_ПИСЬМЕННОЕ ЗАДАНИЕ A_:
Ответьте коротко на вопросы по тексту о Браммеле:
(i) Где Браммела представили принцу?
(ii) Какой предмет одежды, по тексту, изобрёл Браммел?
(iii) Чем денди протирали фрак, прежде чем его надеть?

= = = =

Браммела представили принцу на знаменитой Виндзорской террасе, в присутствии самого взыскательного светского общества. Здесь он и выказал все, что почитал принц: цветущую юность наряду с уверенностью опытного человека; самое тонкое и смелое сочетание дерзости и почтительности; гениальное умение одеваться и замечательную находчивость и остроумие в ответах. С этого момента он занял очень высокое положение в мнении общества, которое затем не покидал уже никогда. Вся аристократия салонов устремилась к нему, чтобы восторгаться им и подражать ему.
Ill
Пока это было только везение — Браммел «родился с серебряной ложкой во рту»; как говорят англичане. Но у него была и своя звезда, которая решает нащу жизнь за нас.
Байрон сказал о портрете Наполеона в императорской мантии: «Кажется, он родился в ней». То же можно сказать и про знаменитый голубой фрак Браммела, им изобретенный.
В моде можно быть оригинальным, как некий лорд, носивший фрак с одной фалдой с невозмутимостью человека, на чьем сюртуке их было две; можно быть эксцентричным, как золотая молодежь Парижа 1795 года, почтившая конец террора красной нитью на открытой шее и волосами, связанными в пучок на затылке; можно быть глупцом, как член Конвента Жавог, который разгуливал по улицам нагишом в надежде, что такой костюм наиболее соответствует идеалу античности. Ко времени Браммела денди решились носить потертое платье (другие пределы были уже пройдены): прежде чем надеть фрак, они протирали его с помощью отточенного стекла, пока он не становился своего рода кружевом или облаком. Работа была очень тонкая и требовала немало времени.

= = = =

_ПИСЬМЕННОЕ ЗАДАНИЕ B_: Перепишите строки записей со строки, где есть «Reading left to», до конца записей и замените в них «difference» на «gap». Остальное оставьте как есть, картинки в ответ не включайте.

_Сохранённые записи_:
= = = =

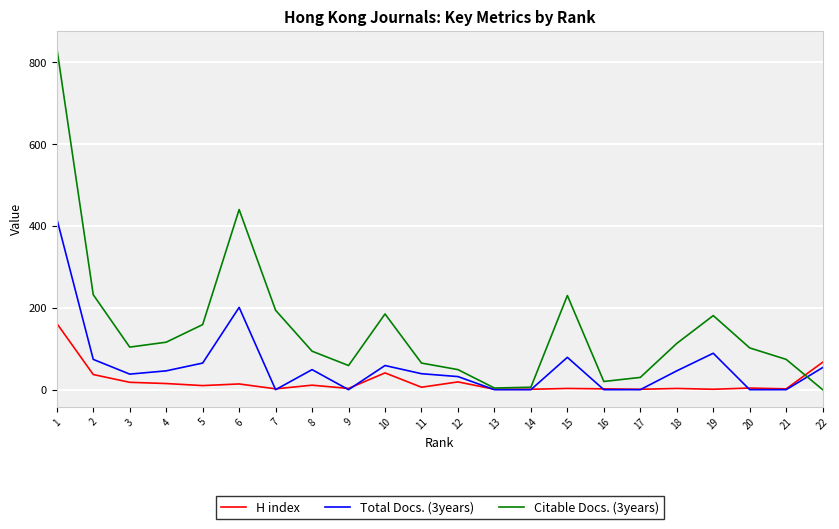

Which series has the widest spread of values?

Citable Docs. (3years)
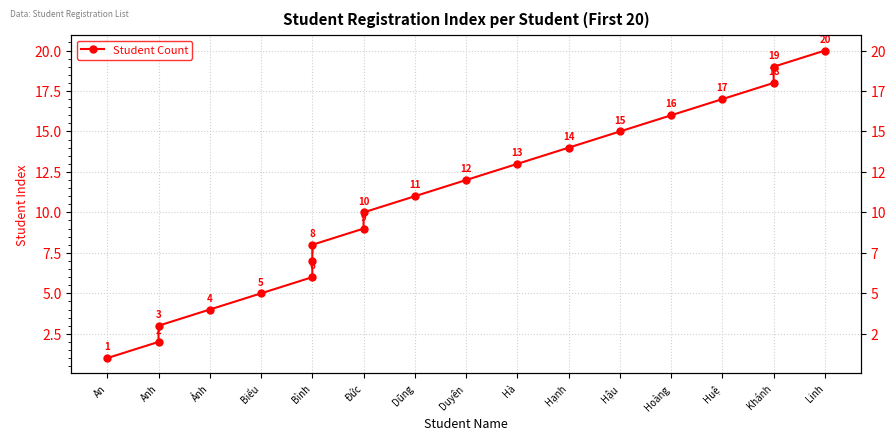

Reading left to right, extract all data points from this chart.

1	2	3	4	5	6	7	8	9	10	11	12	13	14	15	16	17	18	19	20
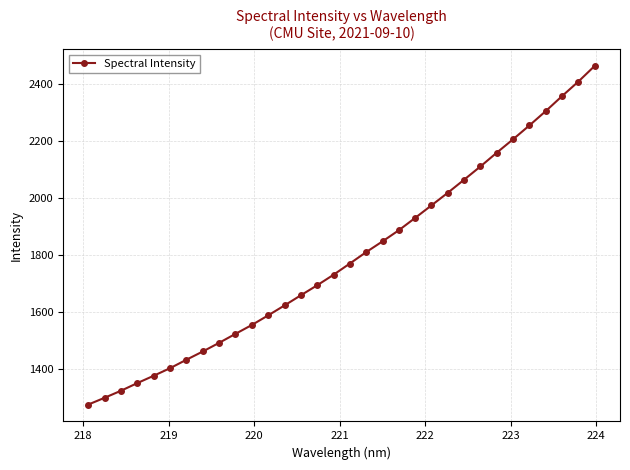

What is the difference between the maximum and second lowest values?

1168.0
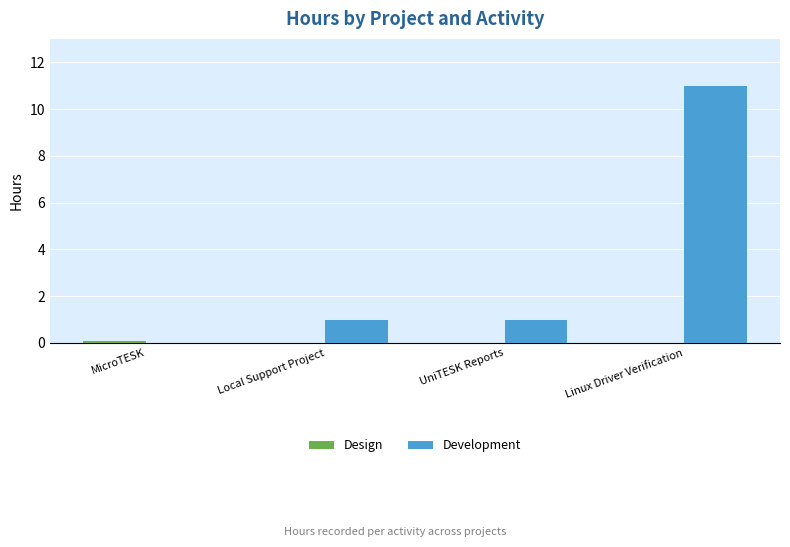

What is the difference between the Development values at Local Support Project and Linux Driver Verification?

10.0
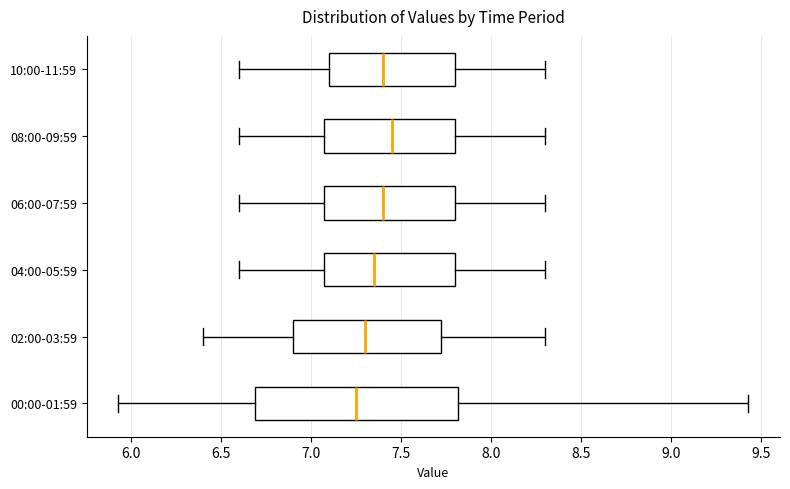

Comparing the boxes themselves (not the whiskers), which one is the widest?

00:00-01:59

= = = =

_РЕЗУЛЬТАТ A_:
(i) На знаменитой Виндзорской террасе.
(ii) Знаменитый голубой фрак.
(iii) Отточенным стеклом.

_РЕЗУЛЬТАТ B_:
Reading left to right, extract all data points from this chart.

1	2	3	4	5	6	7	8	9	10	11	12	13	14	15	16	17	18	19	20

What is the gap between the maximum and second lowest values?

1168.0

What is the gap between the Development values at Local Support Project and Linux Driver Verification?

10.0

Comparing the boxes themselves (not the whiskers), which one is the widest?

00:00-01:59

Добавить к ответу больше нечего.